Ryan NYP Spirit of St Louis (oz7677)
About this Plan
Ryan NYP Spirit of St Louis. Scale model for control line or free flight.
Quote: "How can you pass up this one? One of history's most famous planes as a control liner or free fighter. Ryan NYP Spirit of St Louis, by Henry Struck.
THE epic transatlantic solo flight of Charles A Lindbergh stands to this day as the most inspiring and dramatic achievement in the spectacular history of aviation. On May 12, 1927, then a virtually unknown young airman, he set down his silver ship at Curtiss Field, Long Island, to complete a one-stop jaunt across the continent and calmly announced his intention to fly on to Paris! Quickly he hopped his ship to nearby Roosevelt Field where Clarence Chamberlin and Commander Byrd were preparing their craft for the same test.

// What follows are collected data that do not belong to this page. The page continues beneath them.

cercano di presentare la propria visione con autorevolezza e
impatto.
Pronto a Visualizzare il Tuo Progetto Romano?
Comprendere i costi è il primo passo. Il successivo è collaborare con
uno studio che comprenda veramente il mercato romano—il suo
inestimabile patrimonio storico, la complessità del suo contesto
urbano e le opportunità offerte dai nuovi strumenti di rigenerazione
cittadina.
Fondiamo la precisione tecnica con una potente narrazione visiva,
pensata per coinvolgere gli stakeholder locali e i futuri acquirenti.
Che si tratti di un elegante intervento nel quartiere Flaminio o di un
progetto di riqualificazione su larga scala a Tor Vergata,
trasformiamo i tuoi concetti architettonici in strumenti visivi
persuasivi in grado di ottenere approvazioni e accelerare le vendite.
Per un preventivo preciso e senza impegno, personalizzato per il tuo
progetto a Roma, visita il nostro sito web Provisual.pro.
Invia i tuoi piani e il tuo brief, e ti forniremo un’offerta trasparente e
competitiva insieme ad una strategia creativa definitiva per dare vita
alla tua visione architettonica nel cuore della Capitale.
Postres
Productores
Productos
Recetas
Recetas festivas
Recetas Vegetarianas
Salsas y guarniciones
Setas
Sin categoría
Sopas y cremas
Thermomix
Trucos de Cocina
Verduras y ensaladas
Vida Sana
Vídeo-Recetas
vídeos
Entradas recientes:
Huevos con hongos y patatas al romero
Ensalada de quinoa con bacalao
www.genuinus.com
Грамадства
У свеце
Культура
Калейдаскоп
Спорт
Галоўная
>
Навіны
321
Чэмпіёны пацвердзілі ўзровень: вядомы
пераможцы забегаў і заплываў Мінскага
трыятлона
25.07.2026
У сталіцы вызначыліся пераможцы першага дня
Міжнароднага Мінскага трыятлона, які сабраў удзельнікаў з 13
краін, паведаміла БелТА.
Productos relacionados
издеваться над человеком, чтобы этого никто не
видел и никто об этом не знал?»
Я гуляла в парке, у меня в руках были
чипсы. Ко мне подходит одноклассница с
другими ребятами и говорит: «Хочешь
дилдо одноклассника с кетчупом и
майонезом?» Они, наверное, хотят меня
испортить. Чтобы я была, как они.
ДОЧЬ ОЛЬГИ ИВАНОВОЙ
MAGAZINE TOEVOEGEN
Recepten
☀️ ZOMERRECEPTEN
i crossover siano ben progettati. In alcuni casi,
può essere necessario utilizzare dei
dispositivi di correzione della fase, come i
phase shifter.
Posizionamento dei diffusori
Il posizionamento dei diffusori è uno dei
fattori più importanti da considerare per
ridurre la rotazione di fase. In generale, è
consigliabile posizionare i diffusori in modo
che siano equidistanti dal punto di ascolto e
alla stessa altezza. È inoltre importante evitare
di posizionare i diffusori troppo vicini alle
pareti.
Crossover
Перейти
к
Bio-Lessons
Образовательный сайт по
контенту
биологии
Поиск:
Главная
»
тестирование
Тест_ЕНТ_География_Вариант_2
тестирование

Early on the morning of May 20, 'Lindy' eased his long frame into the tiny cabin and lifted the heavily loaded ship from the soggy field in an almost incredible take-off. Barely clearing high-tension lines at the edge of the field, he disappeared into the mists. Twelve hours later he was over St John's, Newfoundland, the 'jump-ing off place' for the journey across the sea. Fighting blindly through fog banks, now skimming at wave-top heights to escape icing, again climbing to 10,000 feet to top rain squalls, he finally emerged into clearer weather near the Irish coast. After checking his position he sped toward the English Channel and Paris beyond. Thus, at the end of 33-1/2 hours of relentless tension he landed in the brilliance of flood-lighted Le Bourget airdrome, a hero to all the world.
Accepting the responsibilities of his new position upon returning to America, he flew a 20,000-mile Good Will tour, including a 2000-mile non-stop flight from Washington DC to Mexico City. At the conclusion of this mission the Spirit of St Louis was presented to the Smithsonian Institution, where it hangs today beside the original Wright Biplane, the first machine to achieve powered flight.
Essentially a modification of a sturdy mail plane built by the Ryan Aircraft Company of San Diego Calif, the NYP was nevertheless a great step forward in design. Utmost consideration was given to streamlining every possible part. Instrumentation was the best available at the time. The Wright Whirlwind engine chosen to power the ship was to establish itself as one of the finest types ever built. Brought to life under the skilled and daring hand of 'Slim' Lindbergh, the combination could not fail.
Our model is scaled 5/8 in to 1 ft, and presented in three versions: as a control line flyer with the Herkimer OK Cub .049 or .074; as a free flight gas with the K&B Infant or Torp Jr; and with the old reliable rubber power. (For information on building a .29 'Spirit' see end of article.)
Construction is identical for all types with a few minor changes to accommodate the various power plants, to be noted as the description progresses. In spite of the absence of dihedral the model performs realistically in free flight, unless of course, overpowered. The broad, sloping wing struts apparently provide effective dihedral.
Assemble the basic fuselage frame as indicated by the heavy lines. Construct the sides of 3/32 sq very hard balsa, over a sheet of wax paper to protect the plans..."
Direct submission to Outerzone.
Update 11/09/2019: Added article, thanks to RFJ.
Note article includes a further drawing (titled 'Fuselage Details') that shows CG, some cockpit detail, scale propellor, airfoil section, alum nose pattern method, etc.